Jeff closed his eyes.

‘Is that why you wanted me to come?’ I said. ‘To share this with me?’

He turned his head slowly and opened one eye. He gave me a quick, ironic smile, then closed his eye. ‘Ignore me,’ he mumbled.

Jeff’s body healed as much as it was going to after he killed his last African leopard. The razor claws of that gutshot leopard had permanently reduced the big muscles of his left thigh to strings, but with the support of a crutch he was able to dodder around the bungalow. He had lost one testicle. His shoulder and his face healed. His soul never did.

He lived on the royalties from the books he had written about Africa and the films he had made. It was a living for him. Barely. But then, Jeff Newton himself was barely living.

On my rare trips to Orleans to visit him, I tried to persuade him to go out on to the pond with me in his canoe, or take a stroll through the wooded gardens inside the fence, or climb into my car for a drive to the ocean.

‘Another time, maybe,’ was his standard reply.

Once I suggested he write another book.

‘Can’t even begin to think of it,’ he said.

He read a little, watched some television.
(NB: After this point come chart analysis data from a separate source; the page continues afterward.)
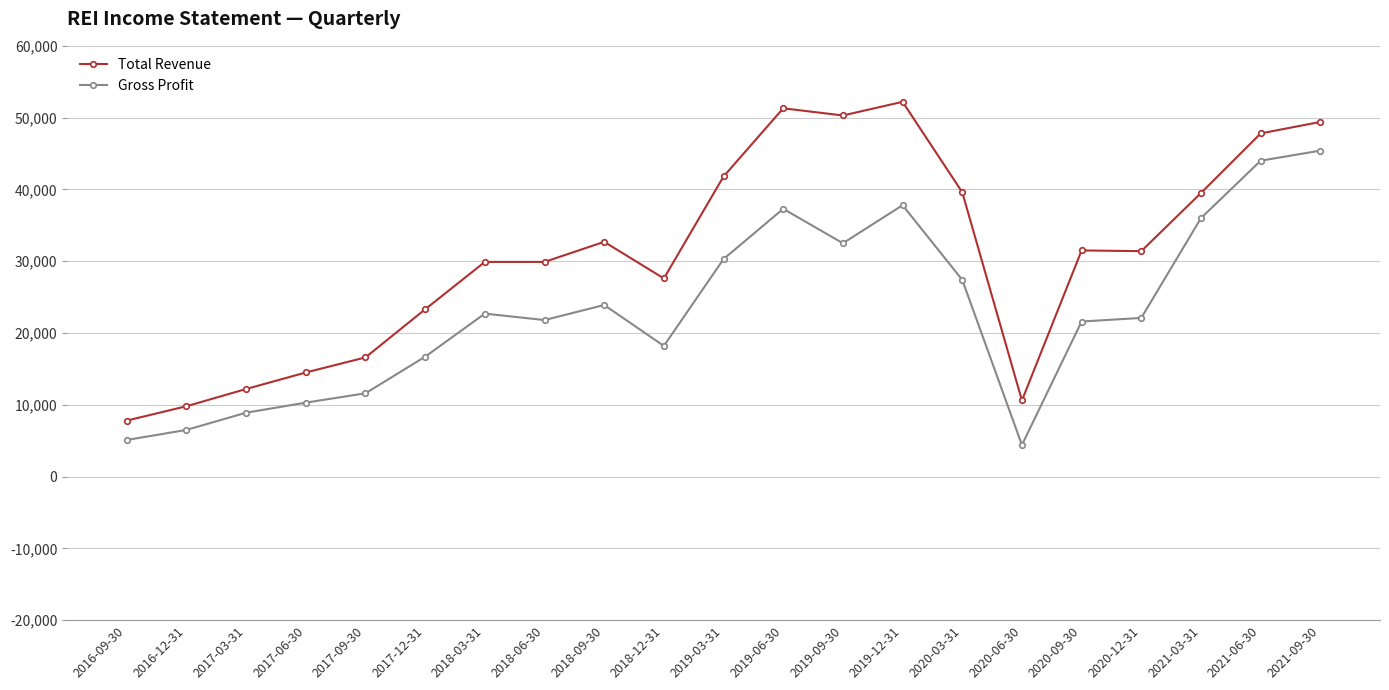

What is the value of the Total Revenue point at the 19th from the left?

39500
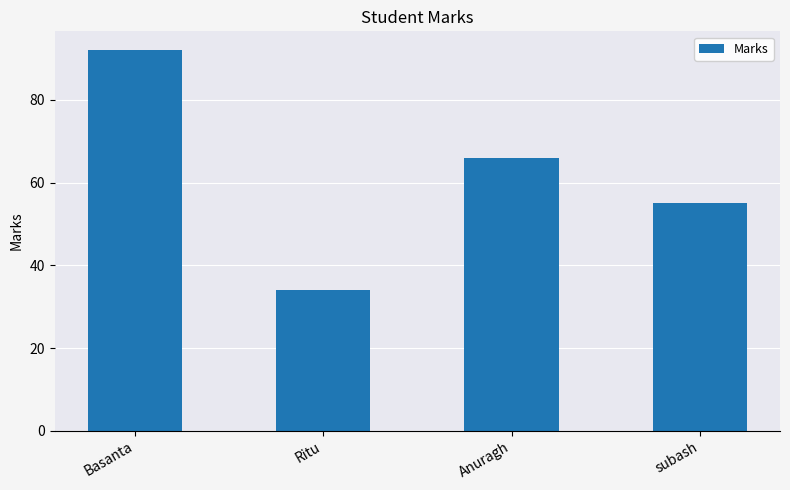

List the labels in order of value, smallest first.

Ritu, subash, Anuragh, Basanta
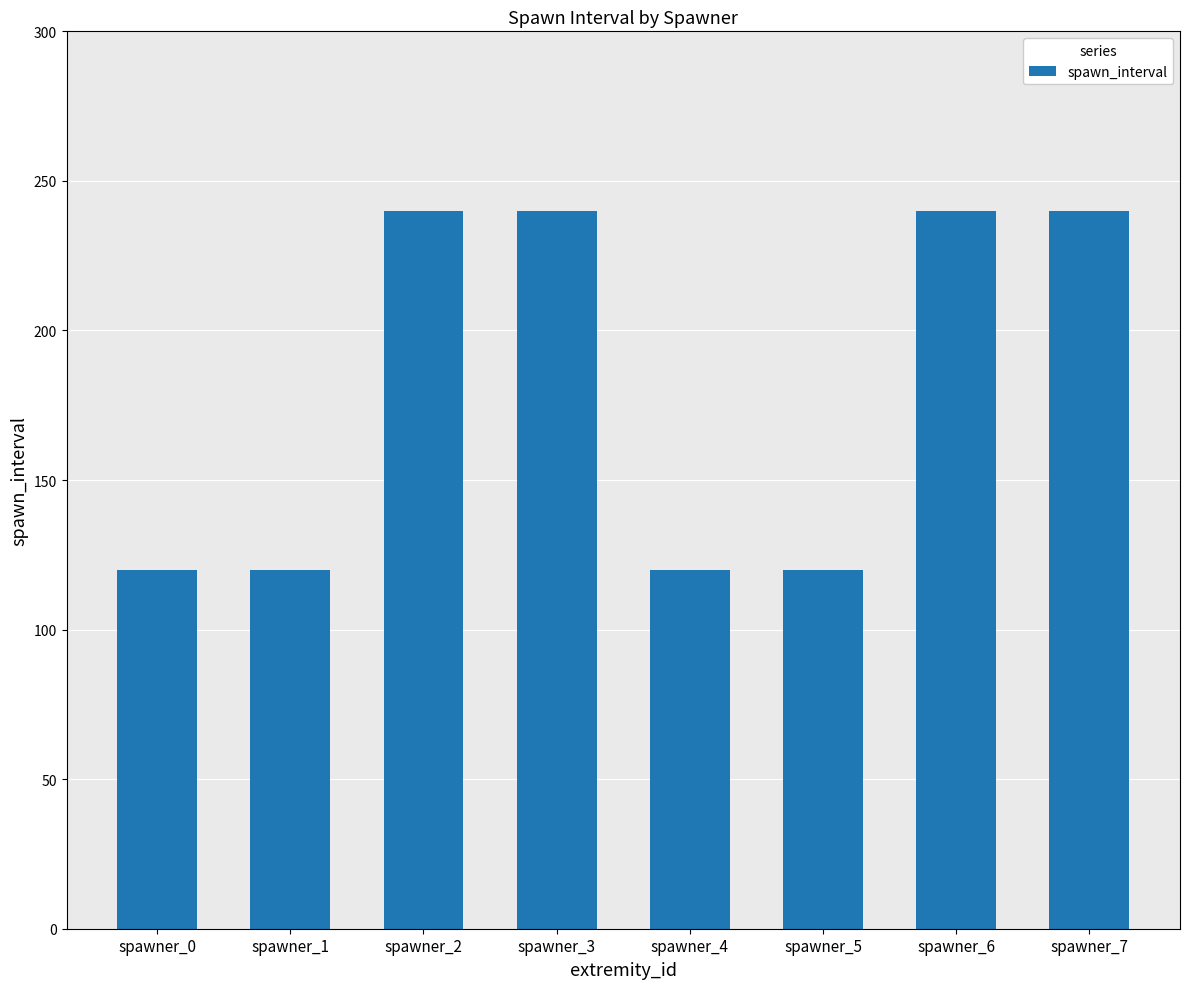

How many bars are there in total?

8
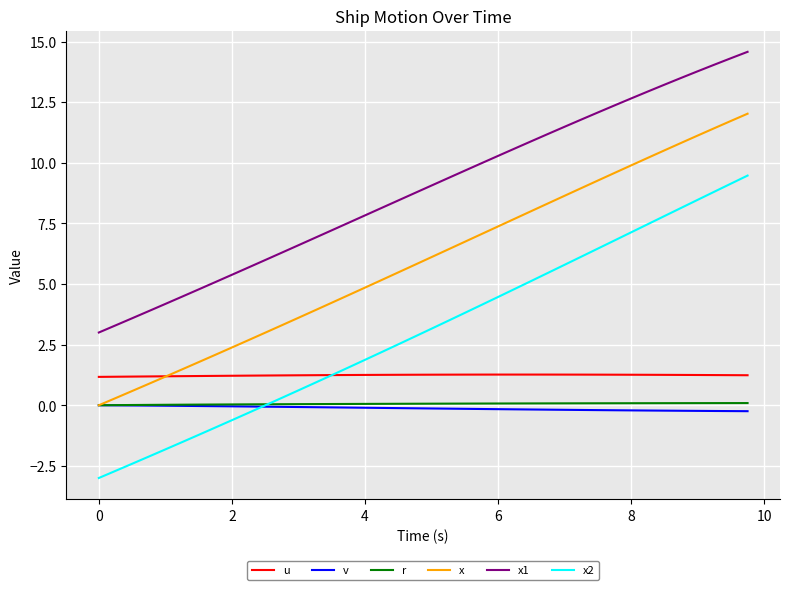

How many lines are shown in the chart?

6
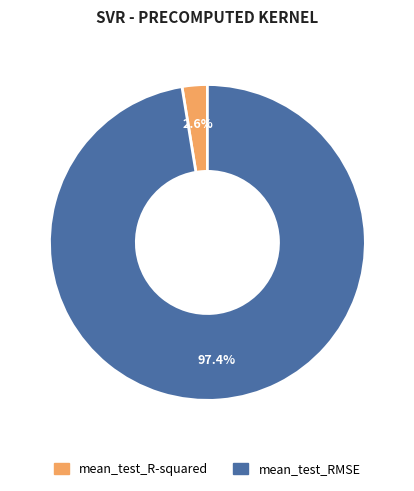

How many segments does this pie chart have?

2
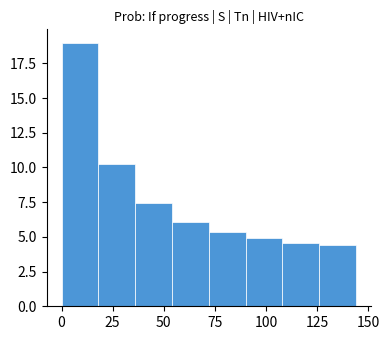

Read against the x-axis, roughly where is the centre of the tallest bar?

10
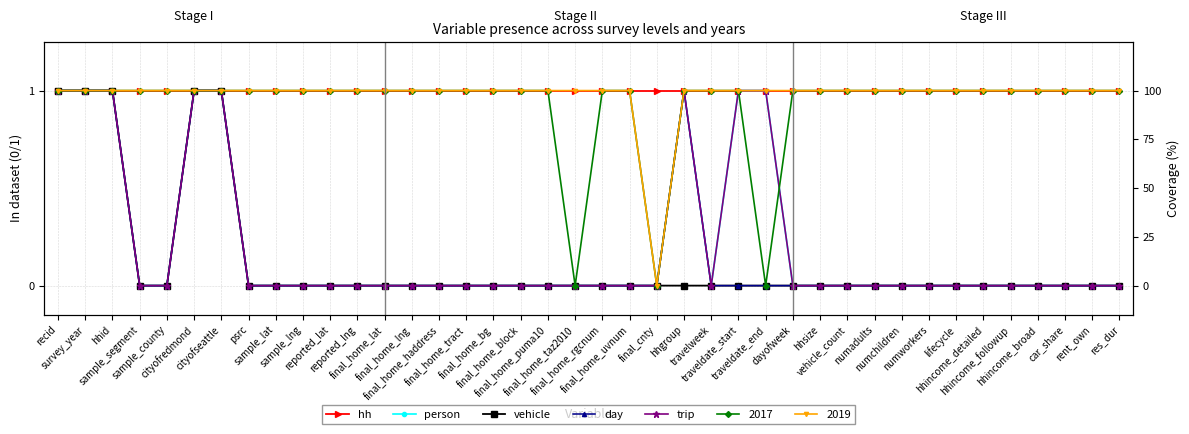

At which label is trip closest to 0?

sample_segment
According to Lily, he mostly lay around with his eyes closed listening to Mozart tapes, and on especially nice days he let her persuade him to sit out on the patio to look at the flowers she was cultivating in the terraced rock gardens and watch the hummingbirds and sniff the salty breezes. He received company infrequently and unenthusiastically.

He still slept away more than half of each day. He continued to require medication for the residual infections and chronic pain. A local doctor visited him weekly.

At first, Lily had cooked elaborate meals for him. But Jeff showed no enthusiasm for her efforts and only picked at them, so after a while she gave it up. She fed him canned soup and sandwiches. He grew thinner and softer and more wrinkled.

Life, it seemed, was a condition to be endured until something better came along.

Now we were sipping martinis at the end of this Friday in July.

After a while, I said, ‘Did you want to talk business?’

He opened his eyes. ‘Why the hell else would I ask you to come down here?’

I smiled.

‘I want to rethink my will.’

‘Not much to think about, Jeff. You haven’t got a helluva lot to leave behind.’

‘I got this place. I got the movies and books. I got the jaguars.’

I shrugged. The place was mortgaged, the movies and books weren’t worth much, and I had long ago persuaded him to will the jaguars to the Museum of Fine Arts, knowing that they’d return them to the Mexican government.